• _AIM OF THE TASK_: Among the entries below, count the lines where the string "down" occurs, and give only the number.

━━━

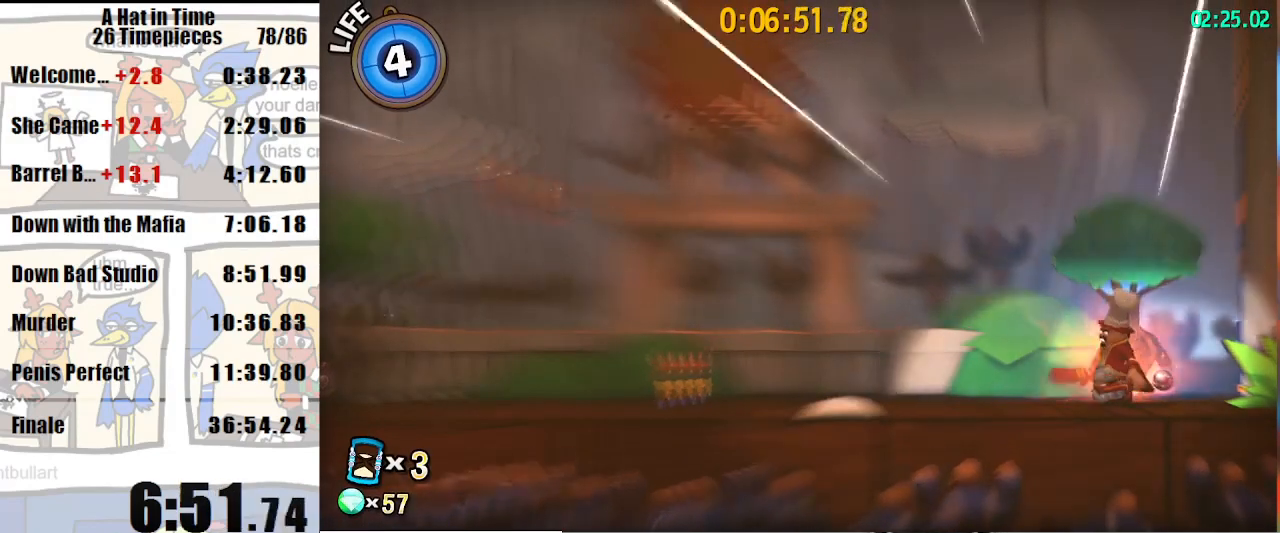
{"keys": ["shift"], "mouse": [], "events": []}
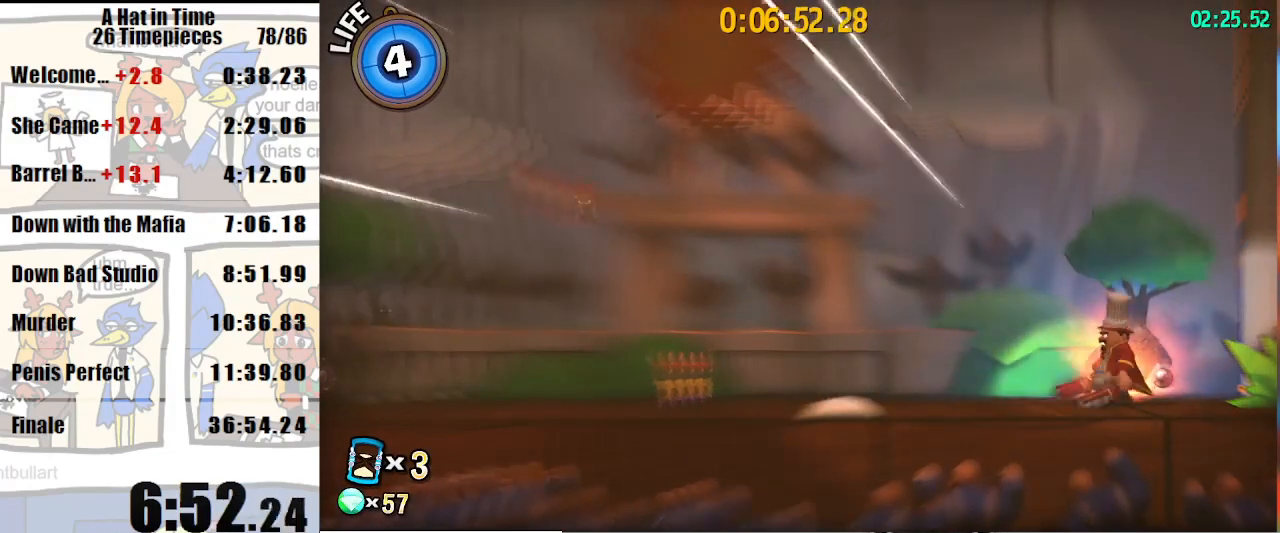
{"keys": ["shift"], "mouse": [], "events": []}
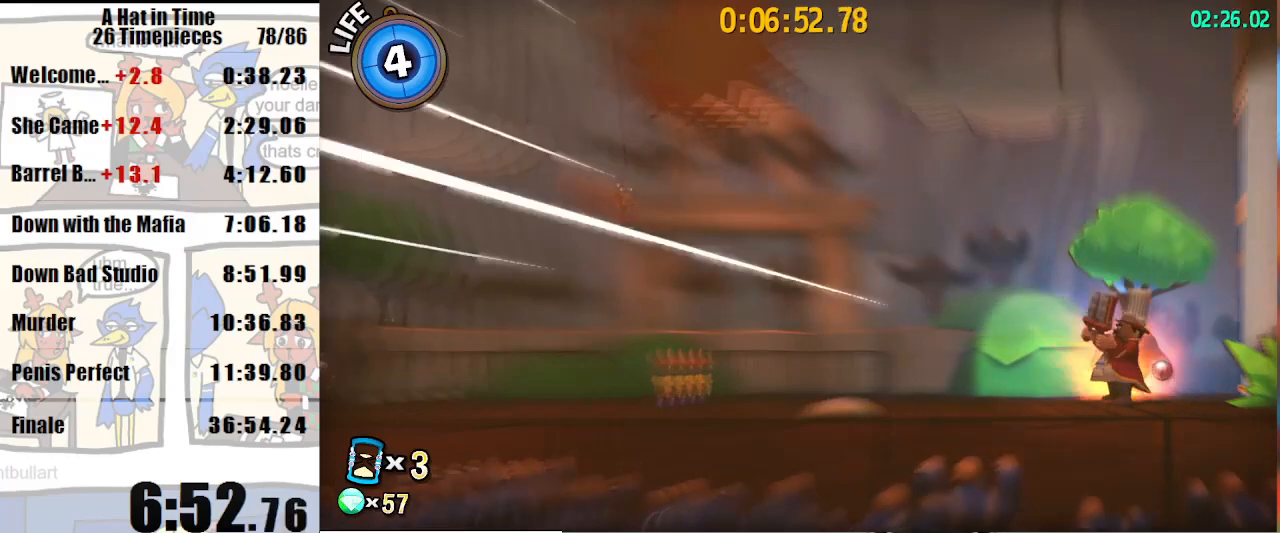
{"keys": ["shift"], "mouse": [], "events": []}
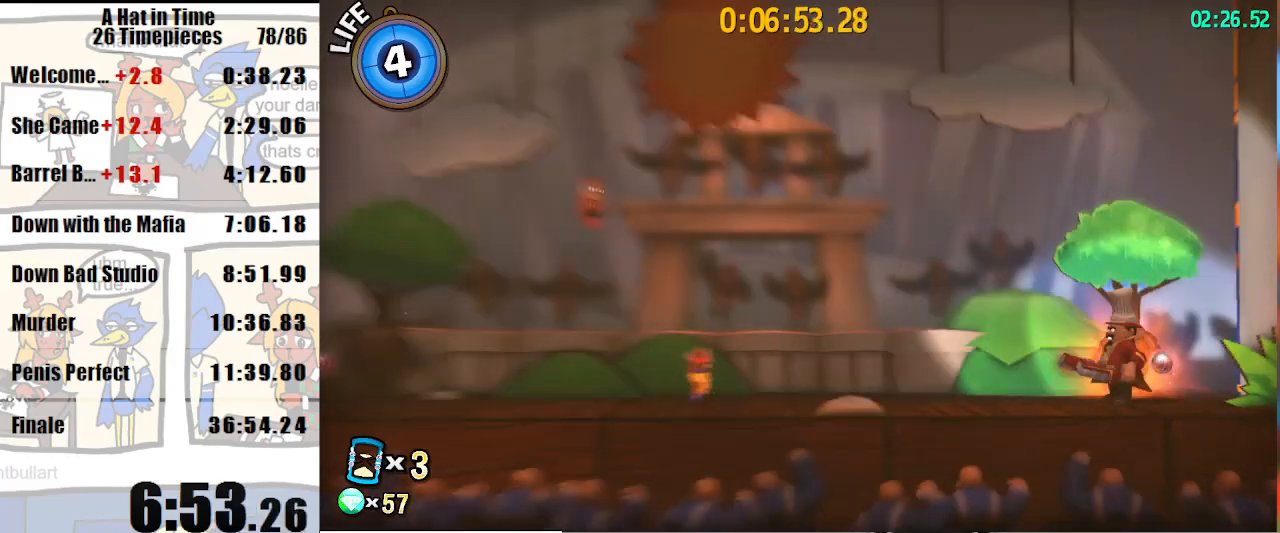
{"keys": ["d", "shift"], "mouse": [], "events": [[233, "d", "down"]]}
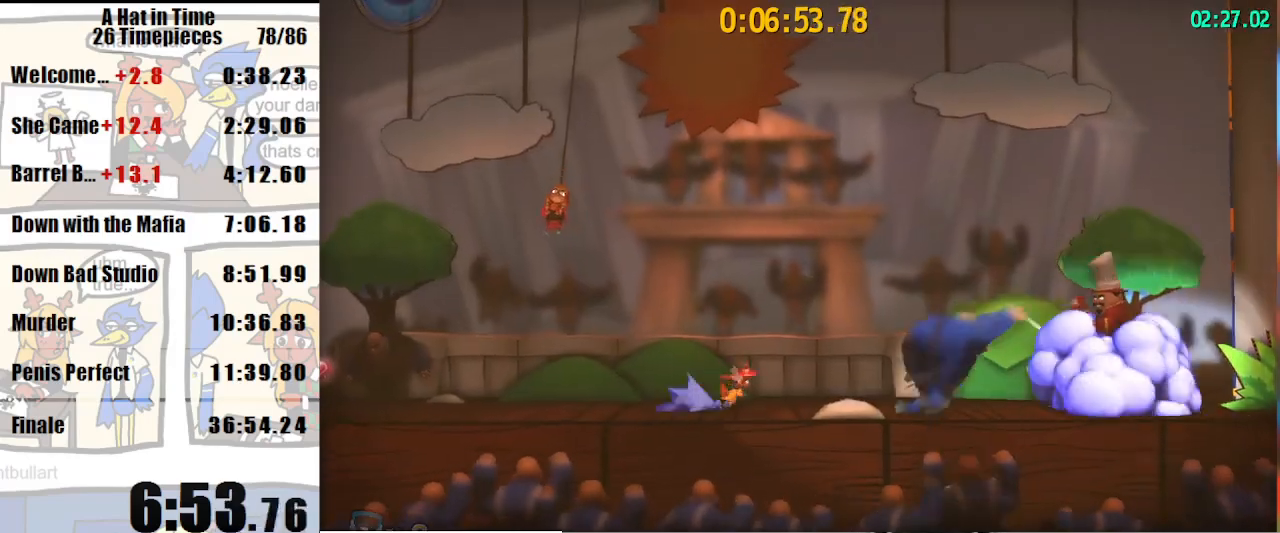
{"keys": ["d", "space"], "mouse": [], "events": [[33, "shift", "up"], [33, "space", "down"], [300, "space", "up"], [500, "space", "down"]]}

━━━

• _EXERCISE RESPONSE_: 2